We defer to the trial court's finding that, although both school districts "appear to offer an appropriate learning environment," the proposed change of schools did not have the capacity to improve (or diminish) the children's quality of life. The trial court however did not decide factor (a) in relation to the children entirely on that basis. It also expressed concerns about the greater commuting distance between the parties' residences, especially in light of the parties' poor relationship. We conclude that the court displayed an excessive concern for the anticipated additional strain on the parties' relationship when the issue before it was how the proposed move would impact the children's quality of life. Consistent with its factual findings for factors (b) and (c), the court should expect that the parties, despite their acrimonious relationship, will continue to comply with and take advantage of parenting-time orders, even if those orders come to involve greater commuting distances.
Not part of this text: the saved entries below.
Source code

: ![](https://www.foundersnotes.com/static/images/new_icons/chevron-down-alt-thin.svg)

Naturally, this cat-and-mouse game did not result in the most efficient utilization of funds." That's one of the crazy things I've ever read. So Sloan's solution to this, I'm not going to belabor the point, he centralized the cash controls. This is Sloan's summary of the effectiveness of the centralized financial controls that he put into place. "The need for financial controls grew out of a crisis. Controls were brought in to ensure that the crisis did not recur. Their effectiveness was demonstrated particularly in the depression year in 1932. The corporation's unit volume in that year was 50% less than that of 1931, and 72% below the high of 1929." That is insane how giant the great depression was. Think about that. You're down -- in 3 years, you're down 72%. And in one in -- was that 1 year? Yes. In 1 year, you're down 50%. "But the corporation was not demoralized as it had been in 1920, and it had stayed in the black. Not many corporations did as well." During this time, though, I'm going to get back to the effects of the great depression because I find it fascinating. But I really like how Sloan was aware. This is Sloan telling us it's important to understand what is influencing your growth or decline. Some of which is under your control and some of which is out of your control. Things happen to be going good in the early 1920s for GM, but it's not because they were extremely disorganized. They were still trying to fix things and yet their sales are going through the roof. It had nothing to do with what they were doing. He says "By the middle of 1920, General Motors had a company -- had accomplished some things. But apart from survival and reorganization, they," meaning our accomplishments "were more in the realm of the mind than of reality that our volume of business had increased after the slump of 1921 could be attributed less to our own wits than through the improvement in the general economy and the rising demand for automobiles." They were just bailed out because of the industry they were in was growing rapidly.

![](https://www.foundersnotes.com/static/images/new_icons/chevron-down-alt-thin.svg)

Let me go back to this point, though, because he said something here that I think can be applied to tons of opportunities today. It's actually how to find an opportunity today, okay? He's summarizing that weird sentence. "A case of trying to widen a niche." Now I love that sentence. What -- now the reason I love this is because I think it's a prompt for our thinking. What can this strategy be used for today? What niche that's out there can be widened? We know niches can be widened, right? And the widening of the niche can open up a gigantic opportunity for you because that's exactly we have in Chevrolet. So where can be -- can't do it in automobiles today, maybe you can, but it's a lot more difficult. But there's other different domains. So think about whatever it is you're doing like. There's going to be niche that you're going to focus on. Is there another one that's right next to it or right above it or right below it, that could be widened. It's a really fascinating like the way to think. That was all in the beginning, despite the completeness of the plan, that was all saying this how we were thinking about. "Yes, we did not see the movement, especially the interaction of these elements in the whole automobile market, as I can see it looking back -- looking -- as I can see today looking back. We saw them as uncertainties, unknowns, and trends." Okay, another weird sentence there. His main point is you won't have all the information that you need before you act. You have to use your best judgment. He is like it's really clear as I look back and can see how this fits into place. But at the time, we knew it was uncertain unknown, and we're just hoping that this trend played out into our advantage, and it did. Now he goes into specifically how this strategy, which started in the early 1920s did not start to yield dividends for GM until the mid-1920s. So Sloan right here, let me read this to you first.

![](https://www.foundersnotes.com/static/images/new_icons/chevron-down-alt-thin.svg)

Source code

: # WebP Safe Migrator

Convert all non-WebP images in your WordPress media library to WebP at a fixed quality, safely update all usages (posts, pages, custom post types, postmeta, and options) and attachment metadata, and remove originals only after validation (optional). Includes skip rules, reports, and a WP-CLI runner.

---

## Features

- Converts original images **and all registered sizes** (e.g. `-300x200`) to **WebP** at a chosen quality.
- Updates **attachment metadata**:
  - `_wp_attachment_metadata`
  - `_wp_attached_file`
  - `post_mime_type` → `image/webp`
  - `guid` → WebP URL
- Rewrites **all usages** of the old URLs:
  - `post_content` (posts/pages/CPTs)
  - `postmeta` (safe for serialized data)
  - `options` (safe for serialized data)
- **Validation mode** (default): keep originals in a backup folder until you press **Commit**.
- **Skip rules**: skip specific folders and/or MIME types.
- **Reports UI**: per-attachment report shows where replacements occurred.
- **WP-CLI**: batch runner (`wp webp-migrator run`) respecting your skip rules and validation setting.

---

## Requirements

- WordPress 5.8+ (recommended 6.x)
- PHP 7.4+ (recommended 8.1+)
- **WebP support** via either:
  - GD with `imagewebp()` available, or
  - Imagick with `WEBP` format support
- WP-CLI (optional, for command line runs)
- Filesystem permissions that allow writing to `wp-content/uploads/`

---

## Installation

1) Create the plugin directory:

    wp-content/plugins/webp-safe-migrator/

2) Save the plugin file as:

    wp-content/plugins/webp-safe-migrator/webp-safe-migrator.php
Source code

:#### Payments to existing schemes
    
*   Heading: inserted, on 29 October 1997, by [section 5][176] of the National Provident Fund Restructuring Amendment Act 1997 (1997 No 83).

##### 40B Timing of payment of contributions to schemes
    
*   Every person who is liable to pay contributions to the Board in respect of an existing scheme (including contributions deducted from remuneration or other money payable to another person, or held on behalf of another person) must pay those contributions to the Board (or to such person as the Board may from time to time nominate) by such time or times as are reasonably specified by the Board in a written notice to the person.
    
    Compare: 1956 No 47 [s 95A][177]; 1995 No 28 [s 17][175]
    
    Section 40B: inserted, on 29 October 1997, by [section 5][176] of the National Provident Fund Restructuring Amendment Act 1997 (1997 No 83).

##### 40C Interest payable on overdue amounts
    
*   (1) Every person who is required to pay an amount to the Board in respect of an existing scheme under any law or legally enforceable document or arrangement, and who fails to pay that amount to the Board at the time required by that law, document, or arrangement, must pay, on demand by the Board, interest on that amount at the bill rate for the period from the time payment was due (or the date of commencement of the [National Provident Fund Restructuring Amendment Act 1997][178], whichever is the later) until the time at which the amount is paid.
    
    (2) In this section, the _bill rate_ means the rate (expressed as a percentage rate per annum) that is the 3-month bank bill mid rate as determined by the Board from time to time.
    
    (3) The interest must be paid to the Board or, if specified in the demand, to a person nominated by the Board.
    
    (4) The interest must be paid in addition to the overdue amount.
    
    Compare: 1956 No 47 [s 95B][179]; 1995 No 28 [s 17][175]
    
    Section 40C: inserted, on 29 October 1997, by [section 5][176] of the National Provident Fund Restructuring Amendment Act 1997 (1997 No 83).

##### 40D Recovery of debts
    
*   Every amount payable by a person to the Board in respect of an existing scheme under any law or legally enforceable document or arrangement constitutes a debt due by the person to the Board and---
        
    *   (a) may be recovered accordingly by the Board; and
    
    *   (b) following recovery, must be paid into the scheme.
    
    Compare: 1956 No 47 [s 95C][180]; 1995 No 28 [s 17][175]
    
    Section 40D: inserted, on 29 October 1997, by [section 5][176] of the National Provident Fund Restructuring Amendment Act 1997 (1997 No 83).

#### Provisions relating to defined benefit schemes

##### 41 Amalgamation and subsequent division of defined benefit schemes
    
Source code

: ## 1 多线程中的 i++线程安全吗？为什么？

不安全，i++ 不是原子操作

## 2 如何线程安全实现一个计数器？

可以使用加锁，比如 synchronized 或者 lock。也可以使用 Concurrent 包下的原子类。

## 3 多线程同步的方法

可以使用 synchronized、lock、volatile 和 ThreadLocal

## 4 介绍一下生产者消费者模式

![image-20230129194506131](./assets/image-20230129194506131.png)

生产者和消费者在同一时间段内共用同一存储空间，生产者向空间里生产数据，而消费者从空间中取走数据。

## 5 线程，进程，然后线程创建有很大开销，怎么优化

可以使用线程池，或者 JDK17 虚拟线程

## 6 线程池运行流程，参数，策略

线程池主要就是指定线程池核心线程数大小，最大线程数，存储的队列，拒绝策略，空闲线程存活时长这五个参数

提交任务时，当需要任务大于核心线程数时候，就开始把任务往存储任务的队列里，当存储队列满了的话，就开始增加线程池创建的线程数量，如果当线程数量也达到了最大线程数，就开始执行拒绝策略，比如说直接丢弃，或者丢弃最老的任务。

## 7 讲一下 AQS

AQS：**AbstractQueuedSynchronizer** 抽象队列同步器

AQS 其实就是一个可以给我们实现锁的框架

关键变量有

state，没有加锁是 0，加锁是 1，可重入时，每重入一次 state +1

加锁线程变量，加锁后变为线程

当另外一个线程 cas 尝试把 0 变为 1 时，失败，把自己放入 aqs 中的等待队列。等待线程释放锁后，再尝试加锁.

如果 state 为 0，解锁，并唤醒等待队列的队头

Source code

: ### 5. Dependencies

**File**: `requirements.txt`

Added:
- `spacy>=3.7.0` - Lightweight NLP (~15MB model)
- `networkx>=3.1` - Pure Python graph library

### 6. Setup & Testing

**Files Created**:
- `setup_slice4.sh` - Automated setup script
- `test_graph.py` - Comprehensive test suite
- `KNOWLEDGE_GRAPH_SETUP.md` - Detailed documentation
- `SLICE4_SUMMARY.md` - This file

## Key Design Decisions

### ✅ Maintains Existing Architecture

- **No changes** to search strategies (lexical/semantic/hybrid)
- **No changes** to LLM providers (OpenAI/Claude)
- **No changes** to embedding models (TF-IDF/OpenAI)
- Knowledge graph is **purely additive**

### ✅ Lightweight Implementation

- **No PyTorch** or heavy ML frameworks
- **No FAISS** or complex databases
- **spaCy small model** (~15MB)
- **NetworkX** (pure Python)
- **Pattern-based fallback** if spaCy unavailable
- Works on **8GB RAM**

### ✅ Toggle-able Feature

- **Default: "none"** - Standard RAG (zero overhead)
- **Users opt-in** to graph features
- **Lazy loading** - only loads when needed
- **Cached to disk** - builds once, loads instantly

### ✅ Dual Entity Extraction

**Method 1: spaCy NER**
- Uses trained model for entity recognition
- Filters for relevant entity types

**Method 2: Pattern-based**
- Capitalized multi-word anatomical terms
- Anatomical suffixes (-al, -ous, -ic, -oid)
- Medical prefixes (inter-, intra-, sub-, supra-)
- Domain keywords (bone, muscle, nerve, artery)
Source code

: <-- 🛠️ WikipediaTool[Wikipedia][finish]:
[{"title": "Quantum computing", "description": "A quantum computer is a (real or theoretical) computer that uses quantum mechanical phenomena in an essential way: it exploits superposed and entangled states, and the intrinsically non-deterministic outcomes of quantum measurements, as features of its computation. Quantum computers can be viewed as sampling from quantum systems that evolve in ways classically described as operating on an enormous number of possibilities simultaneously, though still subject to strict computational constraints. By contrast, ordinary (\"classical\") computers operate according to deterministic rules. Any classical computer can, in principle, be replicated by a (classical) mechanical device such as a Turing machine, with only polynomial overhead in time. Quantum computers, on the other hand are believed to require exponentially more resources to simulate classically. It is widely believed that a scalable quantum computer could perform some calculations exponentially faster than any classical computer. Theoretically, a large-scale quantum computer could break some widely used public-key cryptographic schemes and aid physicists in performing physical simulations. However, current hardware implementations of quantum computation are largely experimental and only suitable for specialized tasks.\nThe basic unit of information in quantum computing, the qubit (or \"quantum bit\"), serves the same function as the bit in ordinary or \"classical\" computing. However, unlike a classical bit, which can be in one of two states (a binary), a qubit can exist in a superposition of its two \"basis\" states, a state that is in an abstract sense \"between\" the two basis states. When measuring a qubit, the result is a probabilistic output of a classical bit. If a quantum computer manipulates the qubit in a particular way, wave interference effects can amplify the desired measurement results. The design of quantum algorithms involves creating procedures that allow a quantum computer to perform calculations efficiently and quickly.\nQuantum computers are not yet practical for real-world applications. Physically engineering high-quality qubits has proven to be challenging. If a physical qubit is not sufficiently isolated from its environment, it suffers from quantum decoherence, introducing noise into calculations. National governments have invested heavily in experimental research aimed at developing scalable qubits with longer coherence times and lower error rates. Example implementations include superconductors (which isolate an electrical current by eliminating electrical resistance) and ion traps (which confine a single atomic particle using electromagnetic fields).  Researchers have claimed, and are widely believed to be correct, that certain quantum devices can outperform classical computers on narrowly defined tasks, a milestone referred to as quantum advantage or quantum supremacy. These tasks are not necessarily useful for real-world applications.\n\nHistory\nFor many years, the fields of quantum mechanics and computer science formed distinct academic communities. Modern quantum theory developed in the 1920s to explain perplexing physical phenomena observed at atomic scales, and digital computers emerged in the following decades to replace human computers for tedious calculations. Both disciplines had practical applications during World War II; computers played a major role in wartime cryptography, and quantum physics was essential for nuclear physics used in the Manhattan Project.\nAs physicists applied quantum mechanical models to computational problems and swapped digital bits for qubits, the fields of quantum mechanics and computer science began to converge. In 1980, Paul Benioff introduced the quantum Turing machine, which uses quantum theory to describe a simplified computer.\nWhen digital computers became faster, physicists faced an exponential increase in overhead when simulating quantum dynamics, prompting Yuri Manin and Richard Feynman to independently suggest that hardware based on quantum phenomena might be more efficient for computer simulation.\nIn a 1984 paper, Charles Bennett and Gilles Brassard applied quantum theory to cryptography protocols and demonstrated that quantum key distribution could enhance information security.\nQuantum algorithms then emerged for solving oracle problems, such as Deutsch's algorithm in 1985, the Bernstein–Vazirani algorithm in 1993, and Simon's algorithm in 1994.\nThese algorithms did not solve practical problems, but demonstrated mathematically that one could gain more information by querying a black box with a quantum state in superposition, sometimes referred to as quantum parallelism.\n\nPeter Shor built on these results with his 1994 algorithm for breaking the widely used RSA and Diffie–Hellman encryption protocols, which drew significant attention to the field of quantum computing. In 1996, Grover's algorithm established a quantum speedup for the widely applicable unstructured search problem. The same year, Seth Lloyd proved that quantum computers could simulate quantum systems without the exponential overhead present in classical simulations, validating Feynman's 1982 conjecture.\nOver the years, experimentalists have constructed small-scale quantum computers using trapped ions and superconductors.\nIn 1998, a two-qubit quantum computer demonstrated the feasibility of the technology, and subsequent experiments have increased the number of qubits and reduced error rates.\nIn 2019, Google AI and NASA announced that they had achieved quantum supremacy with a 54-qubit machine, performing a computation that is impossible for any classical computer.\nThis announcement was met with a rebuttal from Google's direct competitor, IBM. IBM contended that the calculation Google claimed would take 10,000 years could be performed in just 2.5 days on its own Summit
Like our analysis of factor (c), the court should have accounted for the additional logistical burdens the proposed move could cause without presuming that the parties would allow any resulting exacerbation of their "tumultuous" relationship to impact the children's quality of life.
IV. CONCLUSION
For the reasons stated, we vacate the trial court's order denying plaintiff's motion for a change of residence and remand for further proceedings. If plaintiff's proposed move is found to be subject to the 100-mile rule of MCL 722.31(1), the trial court is to reevaluate the factors set forth in MCL 722.31(4)(a) and (b) consistent with this opinion.
Vacated and remanded for further proceedings consistent with this opinion. We do not retain jurisdiction.